In efforts to better support survivors, the Office of the Sexual Misconduct Response Coordinator sponsored an event walking interested University of Iowa students through the sometimes complicated options available.

“What we hoped that it would show is that it’s a multidisciplinary process,” said Monique DiCarlo, the coordinator of the office.

DiCarlo and representatives from four other offices involved in the process of aiding victims or investigating sexual assault presented two hypothetical situations — one in which a student received unwanted compliments and gestures from a university instructor and one in which the student was “groped” during the instructor’s office hours.

The representatives explained a wide variety of actions the theoretical student could take through the various offices.

“Our goal is to provide them the most options available, because they didn’t have options at the time of the assault,” said David Visin, the interim assistant vice president for the UI police.

Whom victims report assaults to can be important in ensuring they achieve the outcome that benefits them the most.

“I support one person and that is the survivor, the person who asked for our services,” Rape Victim Advocacy Program Director Jennifer Carlson said. “Whether or not the student comes forward, that doesn’t affect the services they can get from us.”

Other departments must remain neutral.

“We take the criminal complaint and the information. We gather as much evidence as we can,” Visin said. “We’re a neutral fact-finder.”
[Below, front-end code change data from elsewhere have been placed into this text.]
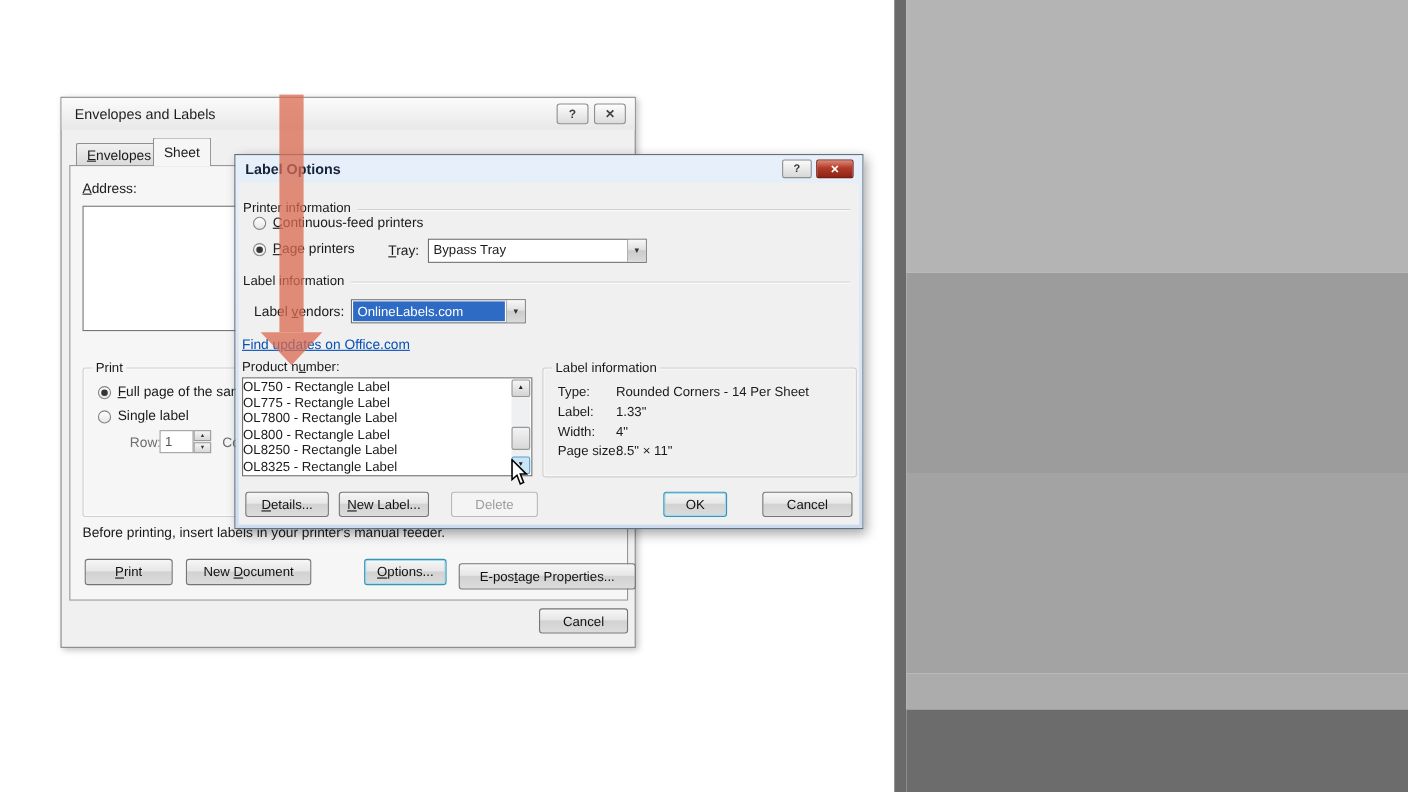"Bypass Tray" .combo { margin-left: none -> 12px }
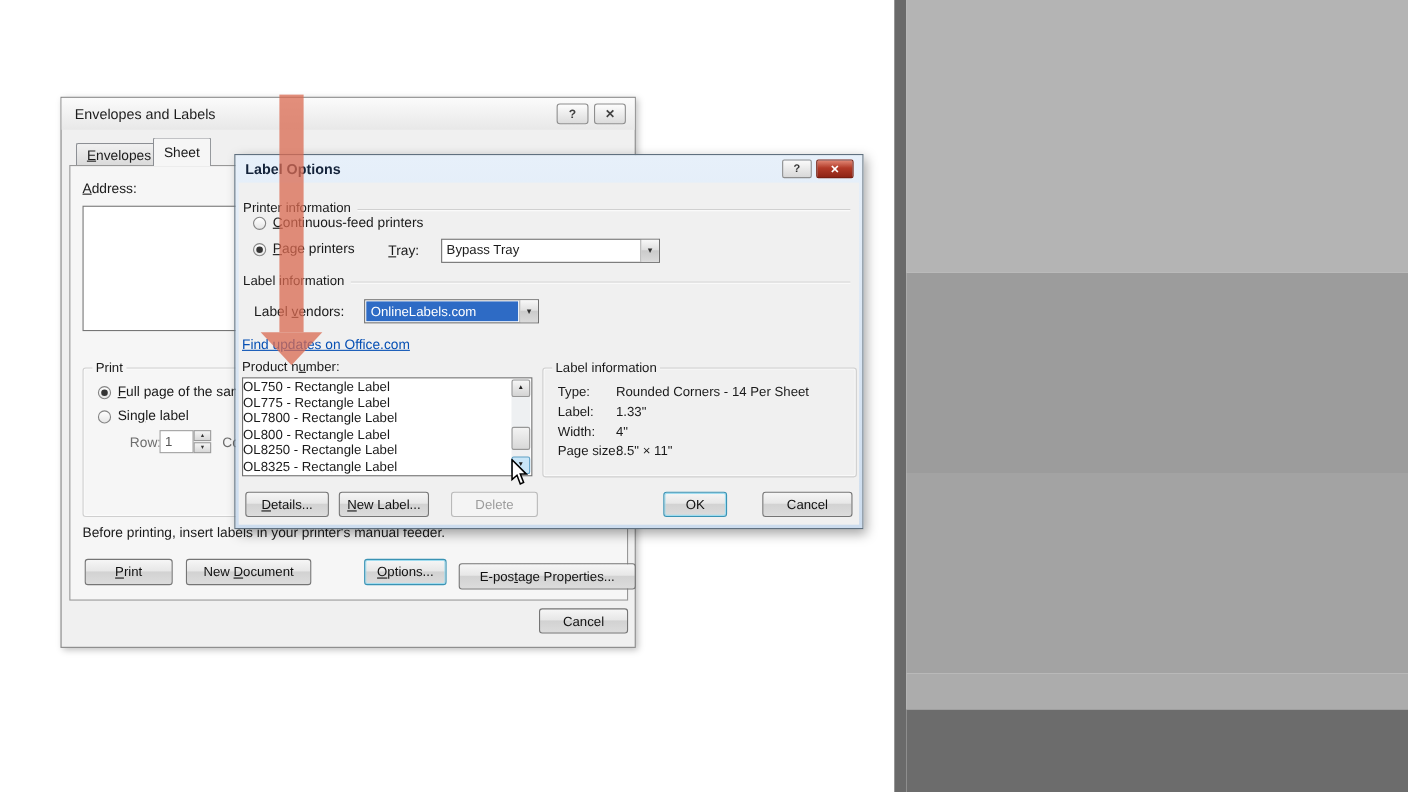"New Label..." div.btn { top: 281px -> 288px }
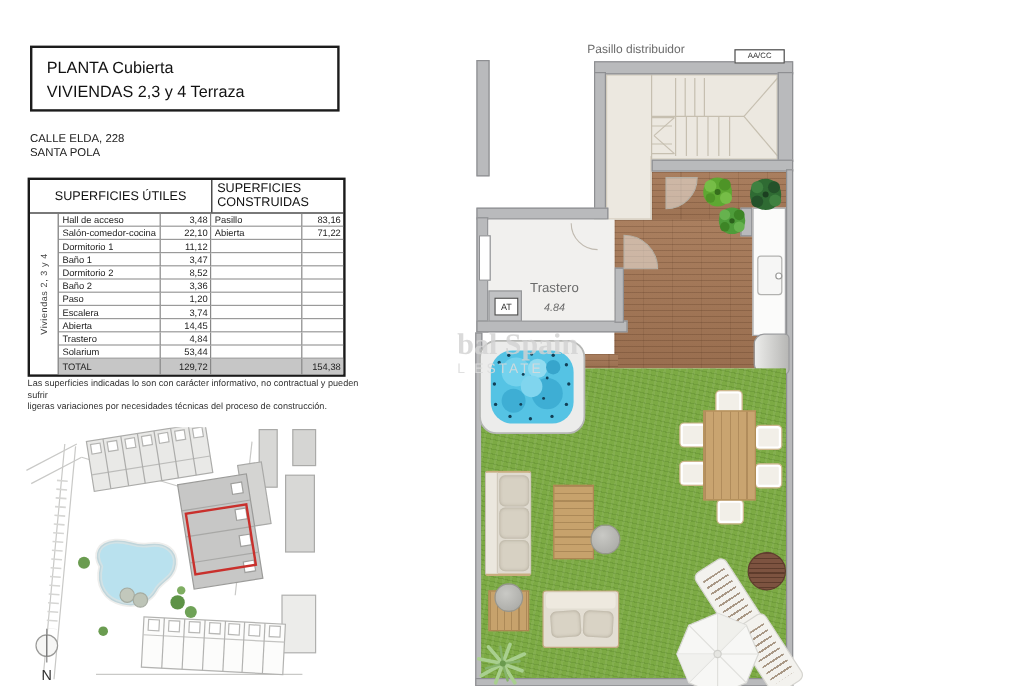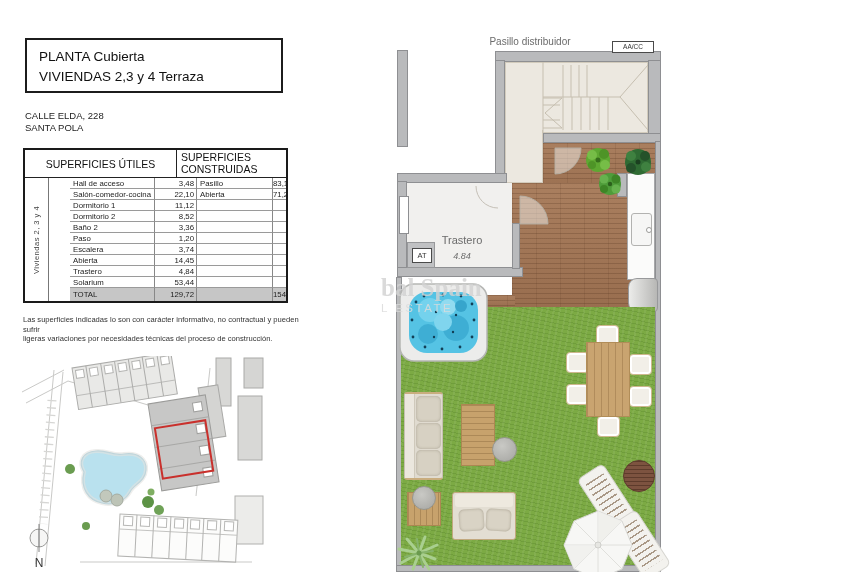"Hall de acceso" .at-body { gap: 21px -> none }
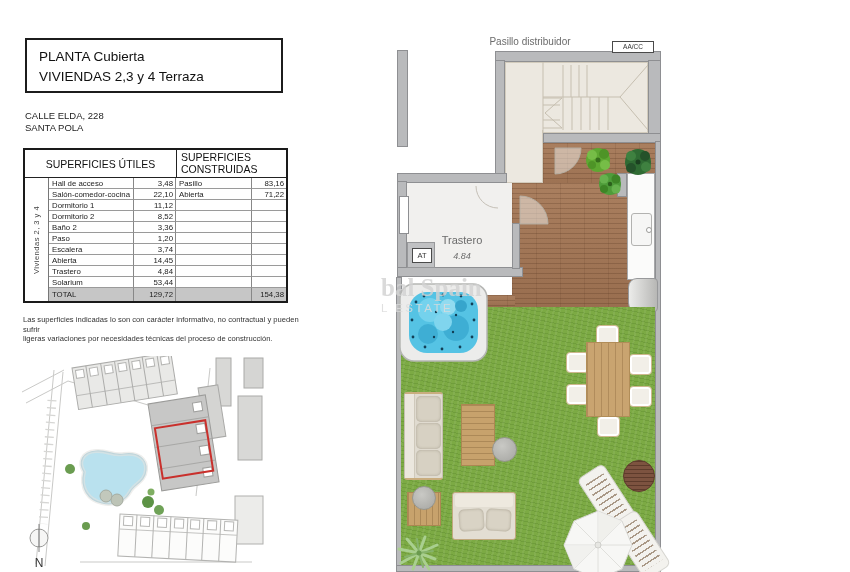"Baño 1" div.at-row { html: none -> <div> <div>Baño 1</div> <div>3,47</div> <div></div> <div></div> </div> }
He said people who have received reports of sexual assault typically would not have to reach out to the UI police unless they are certain officials, such as coaches, resident assistants, deans of students, or other authorities.

These mandatory reports do not share the victim’s name against her or his wishes and instead are made into reports that include general information such as the time and place of the assault for the sake of collecting statistics and being transparent, he said.

“This is always a work in progress,” Visin said. “These are goals we’re working towards indefinitely.”

The group’s focus was university-oriented, especially in regard to informal resolutions versus formal investigations.

Carlson said one of the big differences between a criminal investigation and internal action is the time frame.

“The university’s system moves faster than something that would go through the criminal-justice system,” she said. “Also, the standard of proof is much lower in the university setting.”

Carlson noted that she believes the survivors don’t have vengeful attitudes toward those who assaulted them and simply want them to be held accountable. Therefore, she said, sanctions through the university can be more “palatable” to the survivor than criminal punishment because they often know the assailants and previously had a relationship with them.

“They know this individual was not a monster 365 days of the year they had interactions with them,” Carlson said.

Overall, she said, she was satisfied with the event and the information the group was able to present to those in attendance.

“I thought there was a great response from a mixture of students, faculty, and staff that we could see in the audience,” she said.